Road to somewhere: Where I live in Orlando, all but one of our limited-access highways are toll roads, and the tolls are expensive enough. In China, where tolls are comparatively more expensive and where the rule of and respect for law has always been compromised by bribery and money, people are going to seemingly ridiculous lengths to avoid tolls. So some villagers are striking back:
[Link]By 2020, if all goes as planned, China will have completed almost 53,000 miles of expressways, a network roughly equivalent to the Interstate System in the United States. China considers expressways crucial to maintaining its economic growth and developing its western and interior provinces.

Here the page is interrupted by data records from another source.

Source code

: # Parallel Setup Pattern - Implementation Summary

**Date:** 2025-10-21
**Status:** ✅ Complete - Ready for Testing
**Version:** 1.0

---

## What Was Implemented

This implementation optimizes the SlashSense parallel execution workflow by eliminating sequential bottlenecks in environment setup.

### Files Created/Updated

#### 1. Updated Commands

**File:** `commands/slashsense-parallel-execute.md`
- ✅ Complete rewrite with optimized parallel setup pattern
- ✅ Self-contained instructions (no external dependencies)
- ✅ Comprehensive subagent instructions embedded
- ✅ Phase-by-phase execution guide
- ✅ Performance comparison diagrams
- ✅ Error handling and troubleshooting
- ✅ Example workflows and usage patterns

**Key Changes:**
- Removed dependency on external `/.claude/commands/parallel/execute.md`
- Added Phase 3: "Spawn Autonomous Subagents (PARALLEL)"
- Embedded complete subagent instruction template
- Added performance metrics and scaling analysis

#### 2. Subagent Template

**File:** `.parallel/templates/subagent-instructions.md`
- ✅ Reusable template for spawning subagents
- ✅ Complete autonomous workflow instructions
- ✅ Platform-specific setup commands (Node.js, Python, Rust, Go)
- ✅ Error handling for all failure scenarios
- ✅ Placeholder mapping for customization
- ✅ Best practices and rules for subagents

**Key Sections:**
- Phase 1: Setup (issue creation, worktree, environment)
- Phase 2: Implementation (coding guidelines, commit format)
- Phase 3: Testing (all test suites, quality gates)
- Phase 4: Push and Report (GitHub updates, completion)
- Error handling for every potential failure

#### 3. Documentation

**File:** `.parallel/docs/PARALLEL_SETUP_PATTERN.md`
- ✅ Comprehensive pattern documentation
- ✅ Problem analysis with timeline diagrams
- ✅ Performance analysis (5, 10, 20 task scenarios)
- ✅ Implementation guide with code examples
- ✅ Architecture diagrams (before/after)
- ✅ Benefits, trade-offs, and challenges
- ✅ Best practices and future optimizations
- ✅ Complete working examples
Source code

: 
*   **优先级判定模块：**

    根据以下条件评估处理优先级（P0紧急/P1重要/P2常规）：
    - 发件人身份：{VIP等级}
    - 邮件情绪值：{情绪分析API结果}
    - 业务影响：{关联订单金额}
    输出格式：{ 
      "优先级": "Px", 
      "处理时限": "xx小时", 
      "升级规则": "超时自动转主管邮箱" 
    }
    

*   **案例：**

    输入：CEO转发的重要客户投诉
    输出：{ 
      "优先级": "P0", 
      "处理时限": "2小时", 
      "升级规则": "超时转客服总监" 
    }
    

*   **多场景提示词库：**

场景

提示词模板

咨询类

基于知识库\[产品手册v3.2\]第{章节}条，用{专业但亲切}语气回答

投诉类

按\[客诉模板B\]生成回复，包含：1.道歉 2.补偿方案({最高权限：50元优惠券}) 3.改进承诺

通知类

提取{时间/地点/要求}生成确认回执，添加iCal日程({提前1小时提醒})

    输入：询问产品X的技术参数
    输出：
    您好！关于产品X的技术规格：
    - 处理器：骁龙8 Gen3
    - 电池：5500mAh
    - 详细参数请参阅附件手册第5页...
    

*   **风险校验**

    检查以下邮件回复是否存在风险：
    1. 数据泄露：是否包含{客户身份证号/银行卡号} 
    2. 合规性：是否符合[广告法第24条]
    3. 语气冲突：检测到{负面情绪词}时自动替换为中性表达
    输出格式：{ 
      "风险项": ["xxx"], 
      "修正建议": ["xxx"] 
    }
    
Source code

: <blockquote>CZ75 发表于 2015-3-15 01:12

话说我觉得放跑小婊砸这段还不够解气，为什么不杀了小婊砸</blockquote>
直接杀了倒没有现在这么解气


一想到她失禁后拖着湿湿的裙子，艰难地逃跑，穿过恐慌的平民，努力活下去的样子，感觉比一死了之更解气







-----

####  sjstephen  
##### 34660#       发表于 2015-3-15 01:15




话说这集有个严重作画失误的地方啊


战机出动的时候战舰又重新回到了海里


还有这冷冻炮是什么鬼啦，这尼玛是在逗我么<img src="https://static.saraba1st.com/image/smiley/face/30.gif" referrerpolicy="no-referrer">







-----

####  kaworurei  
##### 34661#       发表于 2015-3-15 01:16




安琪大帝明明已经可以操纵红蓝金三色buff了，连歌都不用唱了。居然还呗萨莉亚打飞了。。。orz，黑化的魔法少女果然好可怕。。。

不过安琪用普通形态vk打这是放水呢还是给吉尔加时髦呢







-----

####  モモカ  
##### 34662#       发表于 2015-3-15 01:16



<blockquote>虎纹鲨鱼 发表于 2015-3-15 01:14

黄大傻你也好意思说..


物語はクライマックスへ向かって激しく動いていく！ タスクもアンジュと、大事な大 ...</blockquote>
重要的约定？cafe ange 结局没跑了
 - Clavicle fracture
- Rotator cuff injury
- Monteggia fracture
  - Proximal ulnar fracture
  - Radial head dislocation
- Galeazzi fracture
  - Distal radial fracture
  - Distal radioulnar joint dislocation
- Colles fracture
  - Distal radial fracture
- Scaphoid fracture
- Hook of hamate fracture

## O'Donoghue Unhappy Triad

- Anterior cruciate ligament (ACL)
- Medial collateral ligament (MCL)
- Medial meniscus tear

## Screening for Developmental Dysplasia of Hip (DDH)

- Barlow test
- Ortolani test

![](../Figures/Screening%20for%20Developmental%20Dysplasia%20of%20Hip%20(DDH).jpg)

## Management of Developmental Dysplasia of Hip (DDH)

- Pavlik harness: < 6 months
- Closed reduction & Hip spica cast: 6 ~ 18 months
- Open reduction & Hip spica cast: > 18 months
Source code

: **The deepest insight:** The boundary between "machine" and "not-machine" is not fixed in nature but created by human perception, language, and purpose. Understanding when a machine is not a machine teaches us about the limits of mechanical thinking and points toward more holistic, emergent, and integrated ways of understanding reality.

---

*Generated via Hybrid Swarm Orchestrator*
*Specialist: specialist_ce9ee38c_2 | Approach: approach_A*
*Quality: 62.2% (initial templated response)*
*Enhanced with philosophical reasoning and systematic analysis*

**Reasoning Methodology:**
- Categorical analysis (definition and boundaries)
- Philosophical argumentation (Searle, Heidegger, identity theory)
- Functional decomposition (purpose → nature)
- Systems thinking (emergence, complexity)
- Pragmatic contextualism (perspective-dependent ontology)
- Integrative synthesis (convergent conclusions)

But the cost is so exorbitant that China is financing much of the system with tolls that are, by Chinese standards, pricey.
Two people who should know are Mr. Wang and Mr. Gu. The two men — who were nervous about divulging their first names to a snooping foreigner — are posted at a dingy intersection in this farming village in Hebei Province.
Not far away is a highway tollbooth. Every day cars and heavy trucks, as steady and determined as a trail of ants, try to skip the toll by cutting through the village on a narrow road.
Mr. Wang, 65, and Mr. Gu, 58, try to send them back. They say the tollbooth operator is paying the village a monthly fee to help crack down on toll jumpers. For its part the village is trying to stop heavy trucks from ruining its roads. The two men regulate traffic with a long, crooked stick that goes up and down like a crude crossing barrier.
Mr. Gu does the talking. Mr. Wang wields the stick.
“Can I get through?” one motorist asked on a recent afternoon as other cars waited.
“No,” Mr. Gu replied. Only local people are allowed to pass.
“Is there any other way around the toll?” the driver asked, smiling. “Come on, let me through.”